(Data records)
────────

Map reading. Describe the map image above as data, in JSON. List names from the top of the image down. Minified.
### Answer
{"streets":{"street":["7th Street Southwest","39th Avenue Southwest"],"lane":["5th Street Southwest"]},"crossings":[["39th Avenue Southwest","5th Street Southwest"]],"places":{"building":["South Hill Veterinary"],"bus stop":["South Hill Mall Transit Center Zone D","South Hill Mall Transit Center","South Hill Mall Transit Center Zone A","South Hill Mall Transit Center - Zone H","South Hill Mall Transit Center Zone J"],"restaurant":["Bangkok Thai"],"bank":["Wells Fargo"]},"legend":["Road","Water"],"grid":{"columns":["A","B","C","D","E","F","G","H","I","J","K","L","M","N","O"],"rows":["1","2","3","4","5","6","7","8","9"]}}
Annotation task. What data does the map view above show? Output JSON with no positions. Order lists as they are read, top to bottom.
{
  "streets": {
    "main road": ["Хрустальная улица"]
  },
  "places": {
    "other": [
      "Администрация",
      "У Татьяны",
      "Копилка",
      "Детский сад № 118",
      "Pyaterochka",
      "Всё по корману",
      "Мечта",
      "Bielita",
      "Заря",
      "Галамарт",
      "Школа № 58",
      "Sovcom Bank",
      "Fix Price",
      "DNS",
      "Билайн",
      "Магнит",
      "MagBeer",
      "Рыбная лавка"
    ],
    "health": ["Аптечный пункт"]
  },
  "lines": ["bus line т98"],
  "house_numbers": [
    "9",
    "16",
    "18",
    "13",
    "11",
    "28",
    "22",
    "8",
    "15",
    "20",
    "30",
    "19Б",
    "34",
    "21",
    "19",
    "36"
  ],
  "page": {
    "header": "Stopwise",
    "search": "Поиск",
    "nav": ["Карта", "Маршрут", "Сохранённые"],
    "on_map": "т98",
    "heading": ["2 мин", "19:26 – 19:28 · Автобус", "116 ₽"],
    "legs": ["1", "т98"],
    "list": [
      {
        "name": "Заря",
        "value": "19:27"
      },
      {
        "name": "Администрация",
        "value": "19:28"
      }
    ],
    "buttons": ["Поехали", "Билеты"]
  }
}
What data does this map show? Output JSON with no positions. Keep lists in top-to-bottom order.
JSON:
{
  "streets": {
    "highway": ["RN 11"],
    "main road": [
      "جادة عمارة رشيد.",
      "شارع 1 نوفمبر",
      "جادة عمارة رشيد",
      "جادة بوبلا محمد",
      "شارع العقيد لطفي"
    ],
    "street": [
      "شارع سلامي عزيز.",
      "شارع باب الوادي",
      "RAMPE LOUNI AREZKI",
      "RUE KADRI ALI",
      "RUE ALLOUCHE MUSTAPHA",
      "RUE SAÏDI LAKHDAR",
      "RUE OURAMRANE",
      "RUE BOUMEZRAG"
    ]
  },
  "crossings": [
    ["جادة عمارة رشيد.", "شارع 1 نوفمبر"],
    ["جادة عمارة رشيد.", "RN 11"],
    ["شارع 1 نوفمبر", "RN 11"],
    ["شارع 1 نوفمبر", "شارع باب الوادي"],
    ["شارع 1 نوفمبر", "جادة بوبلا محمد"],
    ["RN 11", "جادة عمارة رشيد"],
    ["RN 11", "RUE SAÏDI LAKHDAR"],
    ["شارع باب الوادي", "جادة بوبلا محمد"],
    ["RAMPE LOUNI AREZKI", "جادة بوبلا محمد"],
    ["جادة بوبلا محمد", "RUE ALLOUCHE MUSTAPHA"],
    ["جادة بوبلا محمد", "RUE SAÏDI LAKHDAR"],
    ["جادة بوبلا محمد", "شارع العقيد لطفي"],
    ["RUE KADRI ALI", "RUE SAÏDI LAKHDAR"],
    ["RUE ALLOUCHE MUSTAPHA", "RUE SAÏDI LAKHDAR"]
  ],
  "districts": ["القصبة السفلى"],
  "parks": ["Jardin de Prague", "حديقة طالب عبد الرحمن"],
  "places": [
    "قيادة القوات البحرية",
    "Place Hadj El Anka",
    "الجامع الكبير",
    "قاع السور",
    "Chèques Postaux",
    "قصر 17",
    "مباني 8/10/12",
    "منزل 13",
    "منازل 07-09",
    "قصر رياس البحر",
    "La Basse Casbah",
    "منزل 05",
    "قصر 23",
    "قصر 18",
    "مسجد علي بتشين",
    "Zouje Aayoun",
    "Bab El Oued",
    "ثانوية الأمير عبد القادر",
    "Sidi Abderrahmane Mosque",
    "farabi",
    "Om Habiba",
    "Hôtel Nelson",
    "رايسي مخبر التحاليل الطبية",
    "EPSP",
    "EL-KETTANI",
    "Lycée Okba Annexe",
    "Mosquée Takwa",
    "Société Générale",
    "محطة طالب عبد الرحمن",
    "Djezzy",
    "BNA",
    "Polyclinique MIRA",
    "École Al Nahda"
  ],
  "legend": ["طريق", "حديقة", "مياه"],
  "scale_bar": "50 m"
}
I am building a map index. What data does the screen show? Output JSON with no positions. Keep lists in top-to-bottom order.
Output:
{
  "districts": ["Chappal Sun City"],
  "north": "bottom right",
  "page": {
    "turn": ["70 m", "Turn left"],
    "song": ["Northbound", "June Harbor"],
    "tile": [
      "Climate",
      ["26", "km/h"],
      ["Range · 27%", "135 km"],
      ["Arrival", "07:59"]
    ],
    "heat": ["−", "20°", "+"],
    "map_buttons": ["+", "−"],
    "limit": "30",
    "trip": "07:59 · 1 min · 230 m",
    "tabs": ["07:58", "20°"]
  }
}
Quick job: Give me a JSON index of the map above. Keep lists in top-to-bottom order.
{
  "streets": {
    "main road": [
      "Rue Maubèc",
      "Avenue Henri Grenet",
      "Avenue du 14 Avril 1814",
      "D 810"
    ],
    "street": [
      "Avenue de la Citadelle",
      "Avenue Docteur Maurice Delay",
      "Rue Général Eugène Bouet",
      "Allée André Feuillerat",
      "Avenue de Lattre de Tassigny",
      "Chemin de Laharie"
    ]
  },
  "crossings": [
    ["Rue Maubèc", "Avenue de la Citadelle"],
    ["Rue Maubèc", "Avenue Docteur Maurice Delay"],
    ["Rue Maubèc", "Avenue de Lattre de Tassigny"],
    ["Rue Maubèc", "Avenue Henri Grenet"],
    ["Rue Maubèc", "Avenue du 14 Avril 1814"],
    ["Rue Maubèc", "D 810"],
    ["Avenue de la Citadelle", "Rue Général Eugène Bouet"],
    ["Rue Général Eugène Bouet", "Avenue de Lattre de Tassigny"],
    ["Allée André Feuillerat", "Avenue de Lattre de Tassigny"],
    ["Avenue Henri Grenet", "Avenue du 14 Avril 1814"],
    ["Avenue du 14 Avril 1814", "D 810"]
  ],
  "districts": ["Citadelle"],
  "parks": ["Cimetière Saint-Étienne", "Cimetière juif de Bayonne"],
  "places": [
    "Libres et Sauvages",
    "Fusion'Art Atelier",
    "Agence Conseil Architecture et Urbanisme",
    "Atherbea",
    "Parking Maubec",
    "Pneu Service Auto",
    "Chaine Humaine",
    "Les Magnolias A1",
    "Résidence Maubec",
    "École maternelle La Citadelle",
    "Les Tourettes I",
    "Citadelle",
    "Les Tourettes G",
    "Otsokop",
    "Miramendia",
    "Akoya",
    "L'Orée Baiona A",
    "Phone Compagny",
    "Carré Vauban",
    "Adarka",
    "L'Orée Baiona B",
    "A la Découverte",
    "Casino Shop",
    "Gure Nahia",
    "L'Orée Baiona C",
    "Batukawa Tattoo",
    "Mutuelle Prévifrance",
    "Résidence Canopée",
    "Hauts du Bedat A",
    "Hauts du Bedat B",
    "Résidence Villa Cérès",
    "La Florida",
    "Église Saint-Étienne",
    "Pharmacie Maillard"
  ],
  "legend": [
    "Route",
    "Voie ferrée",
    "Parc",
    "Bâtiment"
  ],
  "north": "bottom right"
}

────────

#### Exercise objective:
From the records above, give again exactly the lines running from the line with "Annotation task. What" to the line with "What data does this", inclusive.

#### Answer box:
Annotation task. What data does the map view above show? Output JSON with no positions. Order lists as they are read, top to bottom.
{
  "streets": {
    "main road": ["Хрустальная улица"]
  },
  "places": {
    "other": [
      "Администрация",
      "У Татьяны",
      "Копилка",
      "Детский сад № 118",
      "Pyaterochka",
      "Всё по корману",
      "Мечта",
      "Bielita",
      "Заря",
      "Галамарт",
      "Школа № 58",
      "Sovcom Bank",
      "Fix Price",
      "DNS",
      "Билайн",
      "Магнит",
      "MagBeer",
      "Рыбная лавка"
    ],
    "health": ["Аптечный пункт"]
  },
  "lines": ["bus line т98"],
  "house_numbers": [
    "9",
    "16",
    "18",
    "13",
    "11",
    "28",
    "22",
    "8",
    "15",
    "20",
    "30",
    "19Б",
    "34",
    "21",
    "19",
    "36"
  ],
  "page": {
    "header": "Stopwise",
    "search": "Поиск",
    "nav": ["Карта", "Маршрут", "Сохранённые"],
    "on_map": "т98",
    "heading": ["2 мин", "19:26 – 19:28 · Автобус", "116 ₽"],
    "legs": ["1", "т98"],
    "list": [
      {
        "name": "Заря",
        "value": "19:27"
      },
      {
        "name": "Администрация",
        "value": "19:28"
      }
    ],
    "buttons": ["Поехали", "Билеты"]
  }
}
What data does this map show? Output JSON with no positions. Keep lists in top-to-bottom order.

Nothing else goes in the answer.